How Autonomous Vehicles Distinguish Between Bikes and People
When it comes to how autonomous vehicles see the world, humans come first, literally.
Autonomous vehicles (AVs), like the kind operated by Pittsburgh-based Argo AI, use Machine Learning to detect and classify the objects in their surroundings, identifying people first and then their accessories. For example: a person and a bike. A person and a stroller. A person and a scooter.
This is one of the approaches that the Argo Autonomy Platform – the hardware and software that makes up the self-driving system – uses to learn about and process its environment.
Ishan Khatri, a software engineer on Argo’s Perception Team, spends most days collaborating with his team and others to improve the way the Argo Autonomy Platform understands its surroundings. While there are many methods to tackle environmental understanding through learning, Khatri said those who study such things agree that a layered approach, one in which the AV categorizes objects individually and then defines them as having a relationship, is powerful.
“People will generally avoid having these compound classes, and combining them together [into a single class] makes it harder for the machine learning model to deal with it,” he said.
One of the reasons this methodology works is that cyclists may not always be on their bikes, an insight that impacts safety and performance. A cyclist, for example, may walk their bike through an intersection, which would modify the speed at which an autonomous vehicle would predict the cyclist to clear the space. A cyclist may also decide to park their bike. Without differentiating the bike from the rider in that scenario, an autonomous vehicle may find it more difficult to predict the behavior of a stationary object that it knows can move.
AVs also need to see different kinds of people and bikes. That includes children on tricycles, adults on recumbent bikes, people on three-wheeled beach cruisers, tandem biking pairs, and so on. Seeing the person first and then considering the person in relation to the object near it means that AVs can always perceive a person, regardless of the kind of bike that person is using.

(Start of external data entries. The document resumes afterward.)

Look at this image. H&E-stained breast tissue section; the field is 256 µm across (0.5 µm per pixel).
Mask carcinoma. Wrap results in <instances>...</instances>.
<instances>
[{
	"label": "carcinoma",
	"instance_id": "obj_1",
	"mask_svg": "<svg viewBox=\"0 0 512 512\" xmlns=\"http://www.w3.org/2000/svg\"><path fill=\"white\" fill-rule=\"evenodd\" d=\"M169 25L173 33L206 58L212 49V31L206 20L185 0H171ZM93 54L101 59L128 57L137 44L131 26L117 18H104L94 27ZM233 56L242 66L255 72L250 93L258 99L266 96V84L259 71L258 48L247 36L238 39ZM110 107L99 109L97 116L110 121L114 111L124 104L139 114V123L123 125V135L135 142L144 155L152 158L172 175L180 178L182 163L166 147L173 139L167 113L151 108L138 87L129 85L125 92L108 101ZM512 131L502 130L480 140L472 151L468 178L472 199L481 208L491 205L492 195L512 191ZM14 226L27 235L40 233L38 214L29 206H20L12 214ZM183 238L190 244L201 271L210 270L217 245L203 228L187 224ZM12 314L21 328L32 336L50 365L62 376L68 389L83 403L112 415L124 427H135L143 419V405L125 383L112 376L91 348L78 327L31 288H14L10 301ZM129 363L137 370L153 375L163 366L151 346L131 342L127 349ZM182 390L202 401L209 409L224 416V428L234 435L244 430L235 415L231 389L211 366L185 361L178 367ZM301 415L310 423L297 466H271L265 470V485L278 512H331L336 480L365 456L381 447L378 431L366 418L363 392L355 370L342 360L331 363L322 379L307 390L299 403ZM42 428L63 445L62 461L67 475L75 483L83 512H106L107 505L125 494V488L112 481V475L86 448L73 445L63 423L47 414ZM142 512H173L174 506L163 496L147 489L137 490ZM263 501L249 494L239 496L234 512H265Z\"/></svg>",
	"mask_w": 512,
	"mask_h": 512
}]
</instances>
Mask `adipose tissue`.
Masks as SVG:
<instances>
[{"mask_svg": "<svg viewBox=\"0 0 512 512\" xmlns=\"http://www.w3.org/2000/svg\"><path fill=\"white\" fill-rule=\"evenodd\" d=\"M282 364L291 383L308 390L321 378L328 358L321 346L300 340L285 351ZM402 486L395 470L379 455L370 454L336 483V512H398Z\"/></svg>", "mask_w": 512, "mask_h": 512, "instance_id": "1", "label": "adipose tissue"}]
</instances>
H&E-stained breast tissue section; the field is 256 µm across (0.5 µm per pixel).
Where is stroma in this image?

Without creating these compound classes of vulnerable road users, a term of art for those in the transportation field, even something like a bike rack could stump an autonomous vehicle.

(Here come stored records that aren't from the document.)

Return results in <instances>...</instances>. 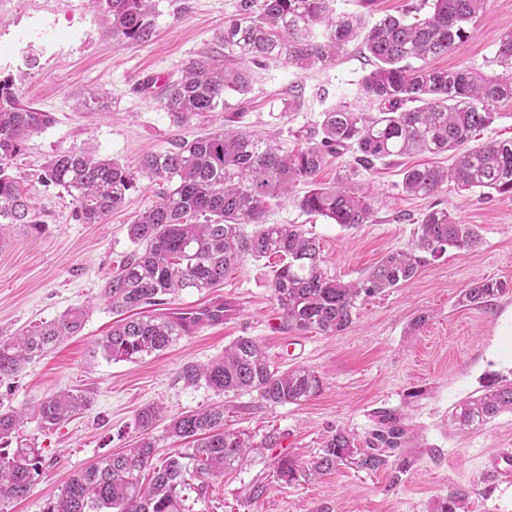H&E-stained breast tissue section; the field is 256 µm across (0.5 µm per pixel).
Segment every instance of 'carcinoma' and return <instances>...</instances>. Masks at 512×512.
Instances as JSON below:
<instances>
[{
    "label": "carcinoma",
    "mask_w": 512,
    "mask_h": 512,
    "mask_svg": "<svg viewBox=\"0 0 512 512\" xmlns=\"http://www.w3.org/2000/svg\"><path fill=\"white\" fill-rule=\"evenodd\" d=\"M92 2L105 7L117 42L143 44L152 39L156 0ZM335 2L237 0L236 18L224 25L221 36L224 58L208 53L192 57L179 79L163 85V104L181 125L224 111V97L230 92L246 96L252 83L250 62L282 59L306 70L335 61L347 43L358 41L373 59L360 83L361 94L379 102L382 110L368 117L345 105L334 106L321 114L310 133L313 142L293 154L224 127L144 155L139 174L163 180L170 188L128 225L135 250L102 288L112 311L126 314L98 342L106 359L132 361L166 350L189 327L174 313L148 314L144 309L186 288L218 287L246 257L279 259L269 287L284 328L330 336L350 327L357 302L413 279L431 257L450 248L472 251L481 241L477 225L434 209L420 219L408 248L386 255L359 280L346 283L328 274L318 241L302 225L265 223L268 201L297 183L310 184L297 198L300 209L348 229L373 223L371 198L357 178L390 157L459 151L448 170L407 168L402 185L411 196H430L448 181L512 195V138L467 146L474 132L493 123L495 104L512 99V34L498 43L499 75L429 65V59L450 53L468 37V24L483 11L485 0H432V12L422 19L410 22L387 14L370 26L358 14L336 12ZM52 122L49 113L17 99L9 80H0V225L25 224L41 231V221L29 209L12 168L28 139ZM340 149L351 150L352 160L336 185L313 183L326 155ZM137 175L116 160L74 148L49 159L41 180L63 188L76 201L81 223L99 224L125 203L136 188ZM191 218L196 222H189ZM508 288L512 283L474 281L461 290L458 304L481 308ZM85 318L83 307H73L51 322L1 337L0 377L20 373L49 347L80 333ZM178 380L186 386L203 381L225 396L255 393L269 405H298L322 388L311 369L277 370L257 341L245 336L207 364L183 365ZM88 403L81 393L56 392L39 403L38 418L49 429ZM160 410L153 404L142 407L135 417L140 436L133 447L74 472L44 512H184L183 459L192 460L195 476L204 481L224 476L253 449L282 447L274 432L255 443L245 432L224 429V405L217 404L171 418L168 436L191 443V448L160 460L152 436ZM504 412H512V382L492 378L480 395L459 404L454 421L469 429ZM22 421L23 413L0 410V507L27 498L46 471L42 449L16 435ZM406 435L398 415L379 411L360 465L370 471L389 469L399 478L409 461L393 459L392 452L403 447ZM353 448L352 435L337 430L310 462L308 475L337 470ZM276 472L290 482L297 478L298 463L283 455ZM470 493L463 487L451 490L441 512H468Z\"/></svg>",
    "instance_id": "carcinoma-1"
}]
</instances>
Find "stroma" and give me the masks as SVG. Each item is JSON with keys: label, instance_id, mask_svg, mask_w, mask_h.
I'll list each match as a JSON object with an SVG mask.
<instances>
[{"label": "stroma", "instance_id": "obj_1", "mask_svg": "<svg viewBox=\"0 0 512 512\" xmlns=\"http://www.w3.org/2000/svg\"><path fill=\"white\" fill-rule=\"evenodd\" d=\"M236 3L159 0L152 40L120 44L108 15L91 0H0V79L11 78L21 102L55 118L30 138L12 169L44 229L37 234L8 224L0 230L8 243L0 250V337L57 319L73 306L88 310L79 335L34 359L20 374L0 379V410L24 411L20 434L42 448L48 462L30 496L7 504L6 512H43L72 472L131 445L141 407L164 408L152 436L158 456L165 458L185 450L167 436L170 417L218 402L224 405L225 429L257 439L275 430L283 443L252 453L208 484L186 477L185 512H440L449 490L459 486L472 491L469 512H512V483L495 481L485 471L490 455L512 448V412L464 431L453 421L456 406L488 379L512 380V291L482 310L457 303L471 282H512V196L483 198L448 182L433 195L415 197L401 186L406 168L447 169L452 153L394 157L362 173L359 183L373 193L375 217L357 229L307 215L286 194L271 202L268 223L303 225L318 241L330 274L346 282L407 248L415 222L428 210L445 209L478 226L477 249H451L432 259L412 280L358 306L342 333L285 329L269 287L274 262L247 258L220 287L188 288L162 306L183 312L224 298L238 306L231 321L194 328L167 350L134 361L96 354V341L114 320L101 289L134 249L127 226L167 185L139 179L123 206L102 223L84 224L75 217L72 197L41 181L51 156L82 148L133 167L142 155L222 128L229 118L236 129L291 152L304 147L306 131L332 106L345 103L371 116L379 111L377 102L359 92L371 61L353 43L326 67L299 71L282 61L252 65L247 97L227 96L224 111L175 125L157 93L140 85L150 75L178 78L188 59L220 52ZM507 33H512V0H487L468 37L430 64L499 74L494 57ZM96 89L105 91L108 111L83 108ZM292 98L298 106L289 112L285 106ZM421 313L428 323L410 332ZM241 336L256 339L278 370L317 372L323 380L319 394L299 405L269 406L254 393L224 397L205 384L186 387L178 381L183 364L221 355ZM63 390L87 393L89 408L57 427H43L35 407ZM383 409L399 412L410 432L403 452L411 465L399 480H392L390 471L372 473L353 463L317 480L302 473L289 483L278 480L274 461L280 454L308 464L339 429L364 443L376 411Z\"/></svg>", "mask_w": 512, "mask_h": 512}]
</instances>
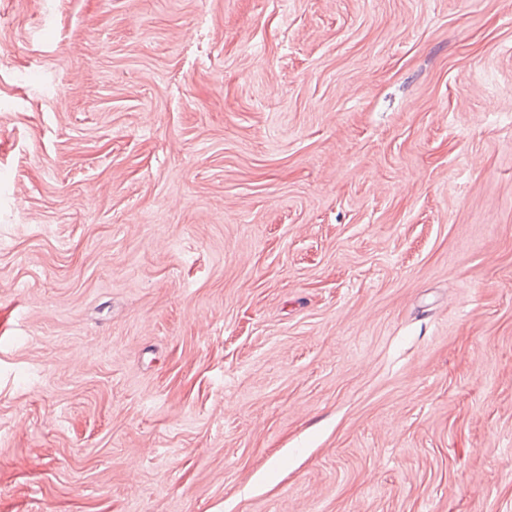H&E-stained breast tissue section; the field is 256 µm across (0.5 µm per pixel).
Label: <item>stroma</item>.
Instances as JSON below:
<instances>
[{
  "instance_id": "35a3bbf8",
  "label": "stroma",
  "mask_w": 512,
  "mask_h": 512,
  "mask_svg": "<svg viewBox=\"0 0 512 512\" xmlns=\"http://www.w3.org/2000/svg\"><path fill=\"white\" fill-rule=\"evenodd\" d=\"M0 512H512V0H0Z\"/></svg>"
}]
</instances>
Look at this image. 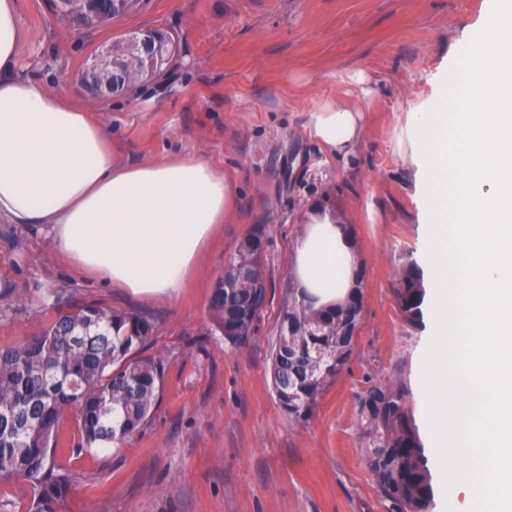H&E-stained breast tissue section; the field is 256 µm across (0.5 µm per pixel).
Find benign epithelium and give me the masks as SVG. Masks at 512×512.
I'll list each match as a JSON object with an SVG mask.
<instances>
[{
    "label": "benign epithelium",
    "instance_id": "1",
    "mask_svg": "<svg viewBox=\"0 0 512 512\" xmlns=\"http://www.w3.org/2000/svg\"><path fill=\"white\" fill-rule=\"evenodd\" d=\"M94 0H56V13L83 29L97 21ZM170 50L152 29H142L128 40L101 50L86 66L83 77L87 93L94 99L117 94L122 85L143 86L168 64Z\"/></svg>",
    "mask_w": 512,
    "mask_h": 512
}]
</instances>
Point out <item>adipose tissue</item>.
<instances>
[{"label":"adipose tissue","mask_w":512,"mask_h":512,"mask_svg":"<svg viewBox=\"0 0 512 512\" xmlns=\"http://www.w3.org/2000/svg\"><path fill=\"white\" fill-rule=\"evenodd\" d=\"M23 41L17 0H0V221L42 225L78 273L146 300L176 298L235 204L231 183L198 156L121 163L83 106L21 74ZM358 121L353 109L329 111L315 134L346 154ZM357 272L349 231L312 208L290 259L299 294L335 305Z\"/></svg>","instance_id":"1"}]
</instances>
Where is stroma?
<instances>
[{"label": "stroma", "mask_w": 512, "mask_h": 512, "mask_svg": "<svg viewBox=\"0 0 512 512\" xmlns=\"http://www.w3.org/2000/svg\"><path fill=\"white\" fill-rule=\"evenodd\" d=\"M26 75L84 106L126 163L196 155L224 172L234 209L179 297L144 301L75 272L34 224L0 223V344L38 332L55 301L100 302L152 315L144 353L166 361L162 401L122 447L74 454L59 512H393L378 493L357 428L371 386L405 392L421 442L431 425L422 386L429 316L395 301L403 266L425 262L431 200L418 118L441 100L462 35H476L493 0H144L92 30L61 23L51 0H18ZM179 40L172 75L103 101L80 74L101 46L131 29ZM348 107L360 140L336 155L317 118ZM320 205L349 226L362 292L348 365L305 421L279 407L270 374L291 250ZM268 227L269 302L241 348L211 329V290L253 225Z\"/></svg>", "instance_id": "obj_1"}]
</instances>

“Before we were keeping track of these two categories separately, bike racks could cause problems. Because it had a bunch of bikes, and we know bikes can move, but they’re not going to move in this context,” Khatri said. “Differentiating between those two things is important.”
Lidar that looks in all directions
AV technology needs to be able to accurately calculate the distance to nearby objects, understand what kind of objects they are, and respond to the behavior of those objects. And since objects, like bikes, strollers and scooters, are controlled by people, it’s important for AVs to detect both humans and their objects as separate entities that sometimes, but not always, move together.
“Knowing where people are going is really important to knowing where our AV can go and not go,” Khatri said. “It’s more important to know where it is than what it is.”
At Argo, one of the ways of knowing where and what begins with lidar. Similar to how radar uses radio waves and sonar uses sound waves, lidar is a sensor that relies on a laser beam to examine objects in its surroundings and determine the distance to those objects.
Argo Lidar is used in tandem with radar, cameras and two on-board computers — one primary and one for redundancy. It has a range of up to 400 meters, equal to just over 1,300 feet, and conducts a 360-degree scan of its surroundings multiple times per second.
“It’s always looking in every direction. A single camera can’t do that,” Khatri said. “We can look left and right at the same time, which is kind of cool.” Of course, a human can’t do that, either.
All this matters more than ever as preventable deaths from bicycle transportation have increased over the past decade by 44 percent, according to the National Safety Council, a group that describes itself as “America’s leading nonprofit safety advocate.” Data collected and analyzed by Outside magazine found that deadly crashes for cyclists were pretty evenly distributed between urban, suburban and rural areas. However, the most dangerous of the three areas is on an arterial road — with traffic lights, higher rates of speed and multiple lanes of traffic.
And with more cyclists on the road, thanks to a sharp increase in interest precipitated by COVID-19 lockdowns, data suggests that motorists and cyclists stand to see more interactions with each other than ever before. It’s why comprehensive detection, reliable prediction and responsive action are critical for Argo’s autonomous vehicle technology.
“Before we take any action, we’ve already checked 360 degrees around the car,” Khatri said. “We can tell if velocity changes because we have a measurement of speed many times every second. We apply the brakes and chill. We’re fine with that.”
Argo’s autonomous vehicle platform is always learning and improving. At Argo, Khatri is one member of one team of engineers doing a portion of the work that facilitates that learning process. Among many other such organizations, there are teams of engineers focused on 3D computer vision and teams of complementary engineers specializing in predicting behavior.
Together, along with other teams of expert software engineers, all these people are facilitating a safer environment for everyone using the road, from drivers to people and bikes.
“We really believe AVs can be safer than humans because they’re always looking everywhere, and they don’t get distracted,” Khatri said. “You can’t look in all directions around you at once, but an AV can.”